486 Predict the Winner

486. Predict the Winner

1. Question

Given an array of scores that are non-negative integers. Player 1 picks one of the numbers from either end of the array followed by the player 2 and then player 1 and so on. Each time a player picks a number, that number will not be available for the next player. This continues until all the scores have been chosen. The player with the maximum score wins.

Given an array of scores, predict whether player 1 is the winner. You can assume each player plays to maximize his score.

Example 1:

Input:
 [1, 5, 2]

Output:
 False

Explanation:
 Initially, player 1 can choose between 1 and 2. 

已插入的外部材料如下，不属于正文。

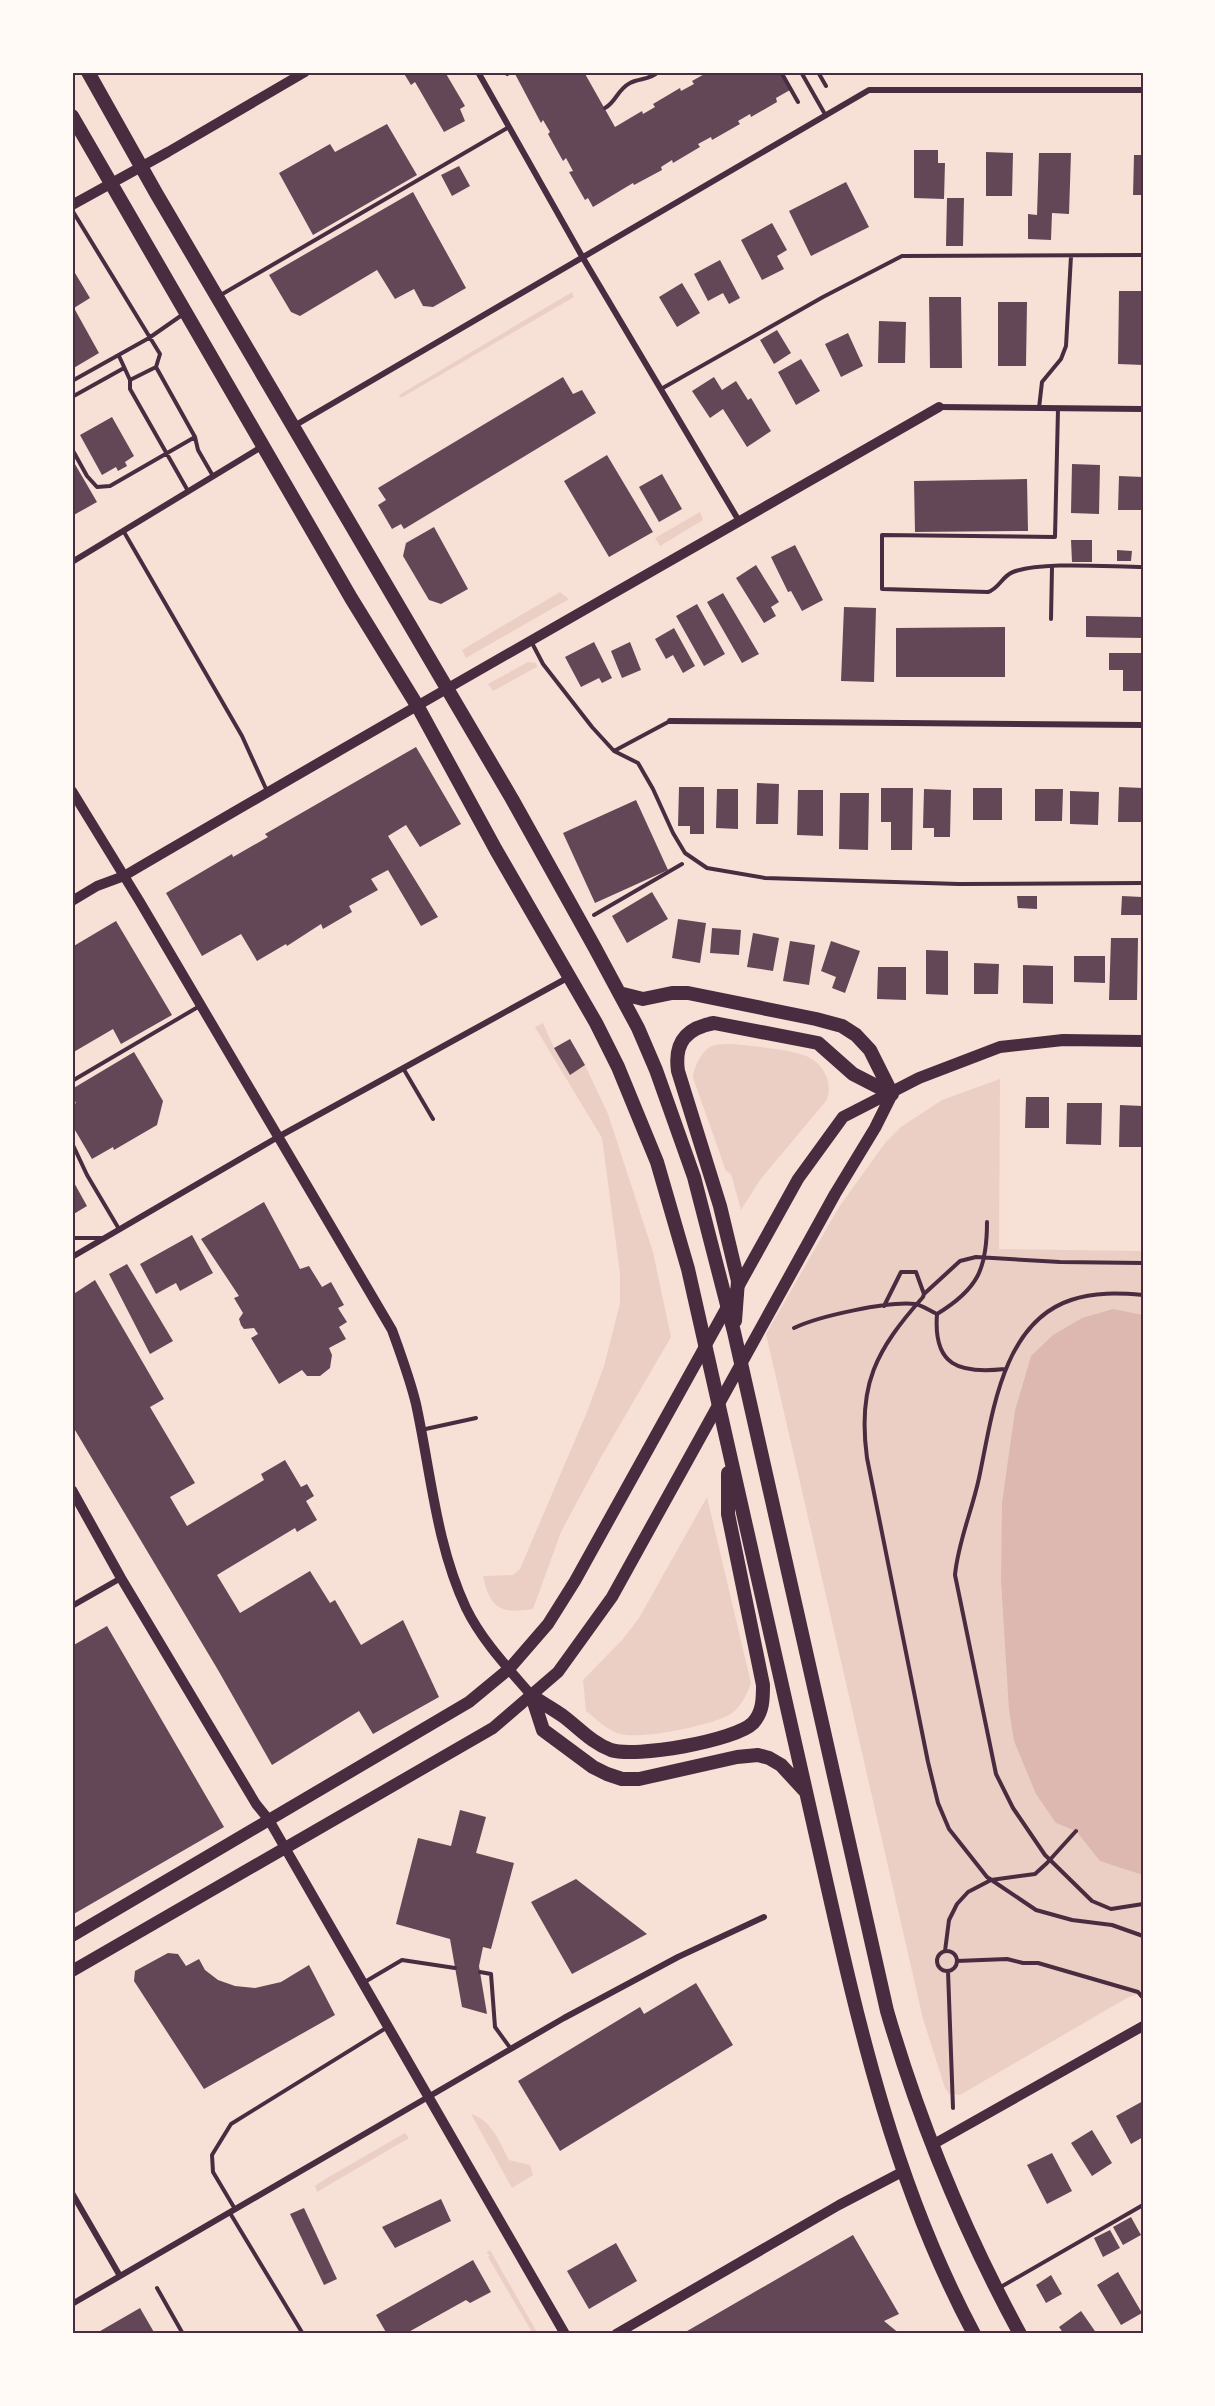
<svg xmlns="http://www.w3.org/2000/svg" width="1215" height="2406" viewBox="0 0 1215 2406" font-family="'PT Sans Narrow',sans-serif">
	<rect width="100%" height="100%" fill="#f7e1d7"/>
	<path fill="#ebcfc5" d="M572 292 574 297 401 398 399 395Z
		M700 512 703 520 660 546 655 538Z
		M560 592 569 599 466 658 462 650Z
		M528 662 536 663 537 667 493 691 488 684Z
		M543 1023 554 1048 570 1074 585 1065 608 1114 653 1252 671 1337 600 1459 561 1532 533 1609C501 1614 490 1609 483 1576L513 1575 520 1569 587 1412 604 1366 620 1303V1274L602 1138 535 1027Z
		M732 1044C751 1046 789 1049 806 1056 824 1063 834 1085 826 1101L760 1180 741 1210 731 1174 726 1171 693 1078C693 1068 702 1050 712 1046 718 1044 726 1044 732 1044Z
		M1000 1079 999 1249 1143 1251V1992L1127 1998 960 2095 949 2094 945 2088 923 2019 766 1334 839 1207 885 1143 901 1127 942 1100Z
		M707 1497 751 1683C746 1696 740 1710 727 1716 707 1726 637 1741 617 1733 606 1729 595 1718 586 1711L583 1680 622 1640 639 1618Z
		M471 2114C491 2119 500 2143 509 2160L530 2165 533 2175 512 2188Z
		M405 2133 409 2138 317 2192 315 2186 325 2179Z
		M490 2250 538 2334H533L488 2257 490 2255 486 2253Z"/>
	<path fill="#dcb8b0" d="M1113 1309 1143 1315V1875L1100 1861 1076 1831 1056 1823 1036 1794 1014 1741 1009 1710 1001 1581 1002 1503 1015 1411 1031 1356 1053 1335 1082 1318Z"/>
	<path fill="#644757" d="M403 72H445L465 106 460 109 465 121 444 132 415 82 411 85Z
		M514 72H584L615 127 642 111 643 114 655 107 653 104 680 88 681 91 694 84 692 81 708 72H780L790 90 776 98 777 102 751 117 750 114 738 121 740 124 712 140 711 137 698 144 700 147 673 163 672 160 661 167 662 170 634 185 633 183 593 207 588 198 585 200 569 172 573 171 566 158 563 161 548 134 550 132 543 120 541 123Z
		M387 124 417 175 313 235 279 173 330 144 335 152Z
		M914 150H938V163H945L944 199 914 198Z
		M986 152 1013 153 1012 196H986Z
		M1039 153H1071L1069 214 1052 213 1051 240 1028 239V214L1037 215Z
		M1134 155H1143V195H1133Z
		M459 166 470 186 452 196 441 175Z
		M846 182 869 227 811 256 789 211Z
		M413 192 466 288 433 307 423 306 414 289 395 299 377 270 300 316 291 312 269 275Z
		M947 198H964L963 246H946Z
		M772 223 787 250 777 256 784 269 762 280 741 240Z
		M720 260 740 298 729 304 723 293 708 301 694 274Z
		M72 268 90 298 74 308 99 353 72 369Z
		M682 283 700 313 677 327 659 297Z
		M1119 291H1143V365L1118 364Z
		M929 297H961L962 368H930Z
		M998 302H1027L1026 366H998Z
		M879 321 906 322 905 363H878Z
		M777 330 791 353 774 364 760 340Z
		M848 333 863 366 841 377 825 344Z
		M801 359 820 391 796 405 778 372Z
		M563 377 573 394 582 390 596 413 404 529 401 524 392 529 378 505 386 500 378 488Z
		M714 377 722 390 736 381 748 400 751 398 771 431 747 447 723 409 710 418 692 391Z
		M112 417 134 456 125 462 127 466 118 471 116 467 102 475 80 435Z
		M607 455 653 532 609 557 564 481Z
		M72 459 97 502 72 516Z
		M1072 464 1100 465 1099 514 1071 513Z
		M662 474 682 509 659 522 639 487Z
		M1119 476 1143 477V510H1118Z
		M1027 479 1028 531 915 532 914 481Z
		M434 527 468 589 441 604 429 600 403 556 406 543Z
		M1071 540H1092V562H1072Z
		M795 545 823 600 802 611 791 591 788 592 771 557Z
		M1117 550 1132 551 1131 561H1117Z
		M756 565 779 602 771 607 776 616 764 623 736 578Z
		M723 593 759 654 742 663 707 602Z
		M697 604 725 654 704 666 676 616Z
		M844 607 876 608 874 682 841 681Z
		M1086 616 1143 617V638L1086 637Z
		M1005 627V677H896V628Z
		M674 628 695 666 683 673 673 655 666 659 655 639Z
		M594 642 612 678 602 683 599 678 581 687 565 657Z
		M630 642 641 670 622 678 611 651Z
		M1109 653H1143V691H1123V670H1109Z
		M416 747 461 824 420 847 406 825 388 836 438 917 421 926 388 870 371 879 378 890 349 906 352 912 323 929 321 924 287 946 286 944 257 961 241 934 202 956 166 893 232 854 233 857 268 837 265 834Z
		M757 783 779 784 778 824H756Z
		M679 787H704V834H690V826H678Z
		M1119 787 1143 788V822H1118Z
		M881 788H913L912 850H891V822H881Z
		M973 788H1002V820H973Z
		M717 789H738V829L716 828Z
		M924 789 951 790 950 837H934V828H923Z
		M1035 789H1063L1062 821H1035Z
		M798 790H823V836L797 835Z
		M1070 791 1099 792 1098 825 1070 824Z
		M840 793H869L868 850 839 849Z
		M636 800 668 870 595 903 563 833Z
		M652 892 668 919 627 943 612 916Z
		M1017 896H1037V909L1018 908Z
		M1122 896 1142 897V915H1121Z
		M678 919 706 923 700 963 672 958Z
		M116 921 172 1015 121 1044 113 1029 72 1053V947Z
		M712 928 741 930 739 955 710 953Z
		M753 933 779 938 773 971 747 967Z
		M1111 938H1138L1137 1000H1109Z
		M790 941 815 945 809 985 783 981Z
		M831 941 860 951 845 993 832 988 836 977 821 971Z
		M926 950 948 951V995L926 994Z
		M1074 956H1105V983L1074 982Z
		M974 963 999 964 998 994H974Z
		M1023 965 1053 966V1004L1023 1003Z
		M878 967H906V1000L877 999Z
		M570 1039 585 1065 570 1075 554 1048Z
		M134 1052 163 1101 157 1125 114 1150 113 1147 92 1159 72 1125V1105L76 1103 72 1096V1089Z
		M1026 1097H1049V1128H1025Z
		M1067 1103H1102L1101 1145 1066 1144Z
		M1120 1105 1143 1106V1147H1119Z
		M72 1179 87 1206 72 1215Z
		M264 1202 300 1269 309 1266 322 1287 331 1282 344 1305 338 1308 347 1322 339 1327 346 1339 329 1348 332 1355 330 1368 320 1376H307L302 1370 279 1384 251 1338 258 1334 254 1328 244 1329 241 1325 239 1319 243 1313 234 1298 239 1296 201 1239Z
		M192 1235 213 1273 180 1291 176 1283 156 1294 140 1264Z
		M127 1264 173 1341 150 1354 109 1274Z
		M95 1280 164 1399 150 1407 195 1483 170 1497 187 1526 264 1480 261 1474 285 1460 301 1487 307 1484 314 1496 306 1501 317 1520 297 1532 295 1528 217 1575 240 1613 310 1571 330 1603 335 1600 361 1645 403 1620 439 1697 373 1734 359 1711 272 1765 218 1670 72 1425V1295Z
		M107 1626 224 1827 72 1915V1646Z
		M460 1810 486 1817 476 1853 514 1863 491 1949 483 1947 479 1966 487 2014 462 2007 450 1939 396 1924 418 1838 451 1846Z
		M576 1879 647 1934 572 1974 531 1902Z
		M168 1953 178 1954 186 1966 199 1959 205 1970 218 1980 235 1986 255 1988 281 1982 309 1965 335 2015 204 2089 134 1981 135 1971Z
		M696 1983 733 2045 560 2151 518 2081 640 2007 644 2014Z
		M1143 2101V2137L1131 2144 1116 2116Z
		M1092 2130 1112 2163 1092 2176 1071 2143Z
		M1052 2153 1072 2191 1047 2204 1027 2165Z
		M441 2199 451 2221 395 2248 382 2227Z
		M304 2208 337 2279 324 2285 290 2214Z
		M1131 2217 1141 2235 1123 2245 1113 2227Z
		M1110 2230 1120 2248 1103 2257 1094 2238Z
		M853 2235 899 2314 884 2321 900 2334H682Z
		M616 2243 637 2281 589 2309 567 2271Z
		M473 2260 491 2292 470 2303 466 2300 405 2334H387L376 2315Z
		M1118 2272 1142 2313 1121 2325 1097 2285Z
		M1051 2275 1062 2294 1046 2303 1036 2285Z
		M140 2308 155 2334H95Z
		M1081 2311 1097 2334H1064L1059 2327Z"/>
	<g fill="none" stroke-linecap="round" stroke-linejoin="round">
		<path stroke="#4a2c40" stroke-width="4" d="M781 72 798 102
			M818 72 826 86
			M507 74 510 72
			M605 108C616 102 617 90 630 83 640 78 650 80 658 72
			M594 915 682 864
			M1143 1263 1060 1262 976 1257 960 1261 924 1294 923 1297C876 1350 857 1385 867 1458L928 1762 938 1803 949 1829 987 1877 1036 1910 1072 1920 1112 1925 1143 1936
			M1143 1295C1119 1293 1094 1292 1071 1300 1001 1323 992 1418 979 1478 972 1511 958 1542 955 1575L996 1774 1013 1808 1045 1855 1092 1901 1111 1909 1143 1904
			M884 1306 901 1272H916L924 1294
			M937 1314C978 1289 987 1269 987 1222
			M794 1328C819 1316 888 1301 915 1304 922 1305 930 1311 937 1314 933 1366 959 1374 1005 1369
			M945 1951 949 1920 957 1904 968 1892 991 1880 1035 1874 1047 1863 1076 1831
			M937 1961a10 10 0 1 1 20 0a10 10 0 1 1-20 0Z
			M957 1961 1007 1959 1023 1963H1038L1138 1992 1143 1998
			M948 1971 953 2108
			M157 2288 183 2334"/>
		<path stroke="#4a2c40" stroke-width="4" d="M801 72 826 116
			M72 210 160 354 156 367
			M219 296 509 127
			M119 356 130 380
			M72 381 149 338 182 315
			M661 389 823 297 902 256 1143 255
			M72 397 124 368
			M1039 408 1042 382 1061 359 1066 346 1071 256
			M1058 409 1055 537 882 535V589L988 592C999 589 1002 576 1013 572 1042 561 1110 567 1143 567
			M72 449 87 476 97 487 110 486 195 437
			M188 491 130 389V380L156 367 195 437 198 450 213 476
			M124 532 242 736 267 791
			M1051 619 1052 567
			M532 643 543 664 592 727 614 751 638 763 653 789 673 833 685 853 707 868 765 878 959 884 1143 883
			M614 751 670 721
			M403 1068 433 1119
			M72 1081 198 1007
			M72 1143 87 1175 119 1229
			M72 1238H103
			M421 1430 476 1418
			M480 1972 491 1974 495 2027 511 2049
			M363 1983 402 1960 455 1968
			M235 2209 213 2172 212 2155 231 2124 386 2028
			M230 2213 303 2334
			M999 2288 1143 2205"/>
		<path stroke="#4a2c40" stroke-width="6" d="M478 72 583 258 739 521
			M939 407 1143 409
			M294 426 869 90H1143
			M72 562 263 446
			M670 721 1143 725
			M72 1257 278 1137 569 977
			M72 1606 121 1578
			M72 2193 120 2276
			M72 2304 564 2018 678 1957 764 1917"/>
		<path stroke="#4a2c40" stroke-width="10" d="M72 205 168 152 305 72
			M72 791 140 902 392 1330C401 1355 410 1379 416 1404 431 1473 436 1544 466 1608 482 1641 509 1669 532 1696
			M72 901 97 886 124 876C395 717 667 563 939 407
			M72 1490 121 1578 256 1804 269 1820 565 2334
			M932 2145 1143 2026
			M616 2334 839 2205 902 2172"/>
		<path stroke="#4a2c40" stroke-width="12" d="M72 1936 469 1702 509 1669 548 1624 575 1581 798 1179 843 1117 919 1078 1000 1047 1063 1040 1143 1041
			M72 1971 493 1728 558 1672 612 1597 835 1194 875 1128 892 1094"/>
		<path stroke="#4a2c40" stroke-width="14" d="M88 72 156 193 512 799 595 948 638 1028 656 1070 694 1177 734 1332 887 2011C920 2124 964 2231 1020 2334
			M72 116 351 598 418 707 496 850 596 1023 618 1067 657 1162 688 1269C729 1455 771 1641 814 1827 854 2003 888 2173 974 2334
			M619 993 643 999 672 993H688L816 1019 842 1026 856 1035 870 1050 892 1094
			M735 1321 738 1281 720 1206 678 1071C674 1043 686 1028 714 1023L818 1043 853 1074 892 1094
			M532 1696C542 1703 553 1709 563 1716 579 1728 592 1743 611 1750 635 1758 735 1741 753 1723 763 1712 763 1699 763 1685L728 1514V1473
			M532 1696 543 1730 593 1767 607 1774 622 1779H639L737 1757 758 1755 769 1758 781 1765 805 1791"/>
	</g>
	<rect width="1215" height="2406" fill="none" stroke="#fffaf5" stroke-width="147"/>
	<rect x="74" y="74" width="1068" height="2258" fill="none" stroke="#4a2c40" stroke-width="2"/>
</svg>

If he chooses 2 (or 1), then player 2 can choose from 1 (or 2) and 5. If player 2 chooses 5, then player 1 will be left with 1 (or 2). 


So, final score of player 1 is 1 + 2 = 3, and player 2 is 5. 


Hence, player 1 will never be the winner and you need to return False.

Example 2:

Input: [1, 5, 233, 7]

Output: True

Explanation:
Player 1 first chooses 1. Then player 2 have to choose between 5 and 7. No matter which number player 2 choose, player 1 can choose 233.
Finally, player 1 has more score (234) than player 2 (12), so you need to return True representing player1 can win.

Note:

1. 1 <= length of the array <= 20.

2. Any scores in the given array are non-negative integers and will not exceed 10,000,000.

3. If the scores of both players are equal, then player 1 is still the winner.

2. Implementation

(1) DP

思路: 这题只要我们求出第一个玩家是否能赢，定义dp数组dp[i][j]为在[i,j]的区间里，第一个玩家比第二个玩家多多少分，显然如果dp[0[n - 1] >= 0时，第一个玩家能赢。注意，Leetcode有个testcase [0]，这个情况下应该返回true，所以dp[0][n - 1]等于0时也算第一个玩家赢。状态转移方程为dp[start][end] = Math.max(nums[start] - dp[start + 1][end], nums[end] - dp[start][end - 1])。 等start等于end时，dp[start][end] = nums[start]

class Solution {
    public boolean PredictTheWinner(int[] nums) {
        if (nums == null || nums.length == 0) {
            return false;
        }

        int n = nums.length;
        int[][] dp = new int[n][n];

        for (int len = 1; len <= n; len++) {
            for (int start = 0; start < n - len + 1; start++) {
                int end = start + len - 1;

                if (start == end) {
                    dp[start][end] = nums[start];
                }
                else {
                    dp[start][end] = Math.max(nums[start] - dp[start + 1][end], nums[end] - dp[start][end - 1]);
                }
            }
        }
        return dp[0][n - 1] >= 0;
    }
}

3. Time & Space Complexity

DP: 时间复杂度O(n ^ 2), 空间复杂度O(n ^ 2)